Whenever Israeli painter Mira Raman has a gallery show, there’s one thing she can always count on: A psychotherapist invariably approaches her and tries to analyze her work.
“They ask all kinds of questions,” she says in a phone interview from her Tel Aviv home. “They say, ‘You have a beautiful soul’ and then they ask me how I came up with all these colors.”
It’s a good question given the striking splashes of cherry red and canary yellow she lays down on her outsized canvases. Art lovers can see for themselves when Raman joins the lineup at this year’s Sausalito Art Festival on Labor Day weekend.
This is not Raman’s first trip to the Bay Area. She first played tourist here 20 years ago, and again last year while driving cross-country with her husband and three kids. Her 2004 itinerary included several art shows and a visit to Sausalito.
“I’m a modest person,” says Raman, “but I believe in what I’m doing. So I said that if I believe, I should apply [to the Sausalito Art Festival] because it is the best.”
Raman had little trouble making the cut. She is well-known in Israel’s art community for her work as a teacher and as a painter. But once hard times hit the Israeli economy a few years ago, she had to look outside the country’s borders to make a living.
“Someone said to me, ‘Come to Philadelphia. There is a show there.’ I flew in and after seven hours I sold all my paintings. I felt like Cinderella.”
Her work enchants thanks in part to the dreamlike tableaux she conjures, often employing recurring icons such as the moon, the sun, the sea and the occasional flying kite. “My work is a lot of fun,” she says. “It draws a lot of attention. People say to me, ‘You must be a very happy person,’ but life is not easy.”
The same could be said for many residents of Israel, who have endured more than their share of terror, sorrow and dashed hopes over the years. But Raman, 48, like so many of her fellow Israelis, exudes a hopeful spirit.

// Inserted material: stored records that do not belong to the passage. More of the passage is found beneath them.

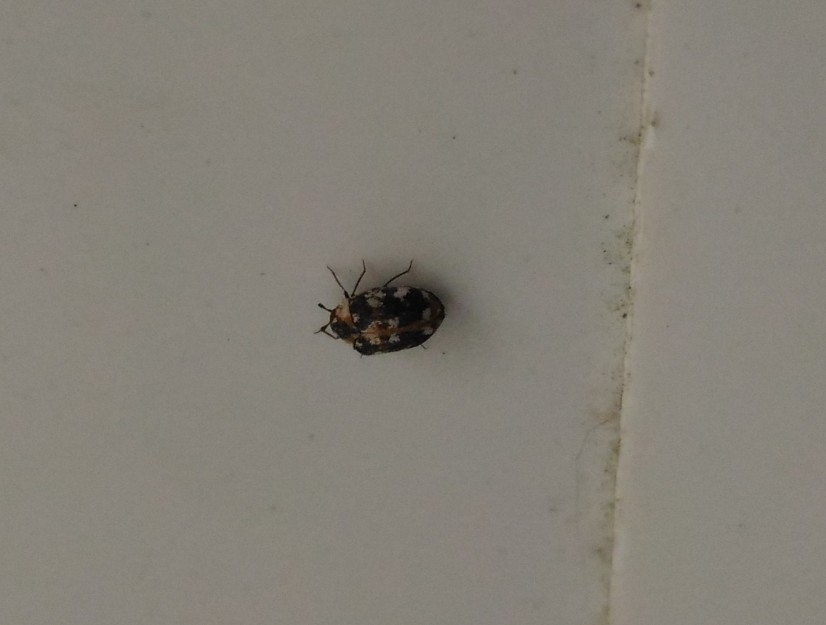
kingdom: Animalia
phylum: Arthropoda
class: Insecta
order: Coleoptera
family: Dermestidae
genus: Anthrenus
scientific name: Anthrenus picturatus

She was born in Syria to parents of Argentine and Syrian extraction, but came to Israel as a baby, growing up just south of Tel Aviv.
Raman recalls as a young child cutting up copies of her mother’s Paris Match magazines and making crude collages. “I had a lot of imagination,” she says. “I remember feeling that whatever I cut would come true, that I could create my own reality.”
After serving in the army, she studied art history at Israel’s State Art Teachers Training College in Ramat Hasharon and at Johns Hopkins University in Baltimore (where she perfected her nearly flawless English). For years Raman taught art in Israeli high schools, including at a Negev Desert boarding school run by her husband, Ehud, a cultural anthropologist.
After relocating to Tel Aviv in 1993, she opened her own studio, disproving the old saw, “those who can, do; those who can’t, teach.” Says Raman, “I found there was so much I wanted to say after all those years of not listening to myself. It was the right time to do it.”
Her style incorporates some Japanese influences, especially her use of handmade paper and kanji (Japanese calligraphy). Noticeably absent from her paintings is overt Jewish imagery, but Raman dismisses criticism along those lines. “It’s not Judaica,” she says of her work, “but Israelica.”
Every morning, Raman mentally prepares for work by strolling through the gardens of Tel Aviv University or along the sandy paths of the city’s Mediterranean beaches. After a cup of coffee in a busy café, she’s ready to paint.
And whether or not her canvases contain Jewish images, she knows she’s a proud Jewish Israeli through and through.
“I believe in order to be Jewish you don’t have to dress or behave Jewish,” she says. “You have to feel Jewish.”